(Text)

Corsair Hydro H105 Review – Features 38mm Thick Radiator
Published on March 24th, 2014
Custom liquid cooler and All-In-One CPU water coolers are becoming more and more popular, not to mention they are also becoming more affordable as competition between manufacturers has become more intense. That’s why manufacturers continue to innovate their products and add unique features or do some innovation that would set apart their products from the rest, while making it affordable as much as possible. Today, let us take a look at Corsair’s latest liquid CPU cooler – the Corsair Hydro H105, featuring a thick 240mm radiator, a pair of high performance SP120L 120mm PWM fans, and a new CPU block design. Please continue reading my Corsair Hydro H105 review below.
Corsair Hydro H105 Review
The Corsair Hydro H105 is the company’s fourth AIO liquid CPU cooler to have a dual-type radiator. The first was their Corsair Hydro H100, which I think is already discontinued, followed by the Corsair H100i and Corsair H110. The Corsair H100i is more or less the same with the H100 but it features Corsair Link where you can monitor the temperature and control the fans using the software included. Meanwhile, the Corsair Hydro H110 is Corsair’s answer to the NZXT Kraken X60, the first AIO liquid CPU cooler (according to NZXT) to have a huge 280mm radiator. If you compare the Corsair H110 and the NZXT Kraken X60, they look almost the same, almost exactly. The only advantage of the Kraken X60 is that it has software where you can monitor and control the Kraken, just like in the H100i.
So where does the Corsair Hydro H105 fit in? It’s actually somewhere in the middle of the Hydro H100i and H110. It doesn’t have Corsair Link, meaning it doesn’t have all those wires or connectors. But it has a thicker radiator compared to the H100i. The only difference between the H110 and H105, aside from the looks, is the size of the radiator. The Hydro 110 has a radiator size of 312mm x 140mm x 29mm; meanwhile the H105 has a radiator size of 272.5mm x 120mm x 38mm. The size of the radiator would matter, not only in terms of performance but also in terms of compatibility as well. Not all case or chassis can support a 280mm radiator. So to compensate with the performance, a thicker 240mm radiator is the solution.

(End Text)
(Data records)

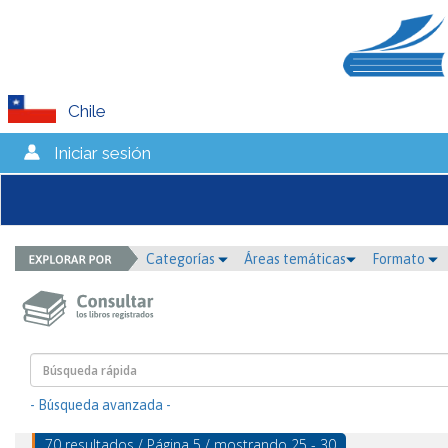
Chile
Iniciar sesión
Categorías
Áreas temáticas
Formato
- Búsqueda avanzada -
70 resultados / Página 5 / mostrando 25 - 30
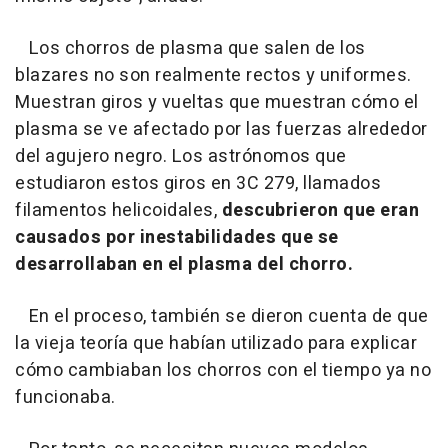
Los chorros de plasma que salen de los
blazares no son realmente rectos y uniformes.
Muestran giros y vueltas que muestran cómo el
plasma se ve afectado por las fuerzas alrededor
del agujero negro. Los astrónomos que
estudiaron estos giros en 3C 279, llamados
filamentos helicoidales,
descubrieron que eran
causados por inestabilidades que se
desarrollaban en el plasma del chorro.
En el proceso, también se dieron cuenta de que
la vieja teoría que habían utilizado para explicar
cómo cambiaban los chorros con el tiempo ya no
funcionaba.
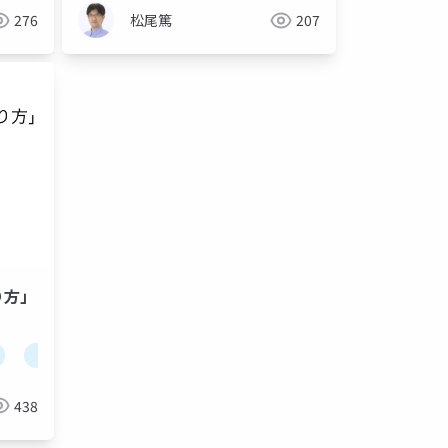
276
松尾篤
207
り方」
web
438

(End Data records)

## [What you will do]
List every Corsair liquid CPU cooler model named in the Hydro H105 review.

## [Result]
- Corsair Hydro H105
- Corsair Hydro H100
- Corsair H100i
- Corsair Hydro H110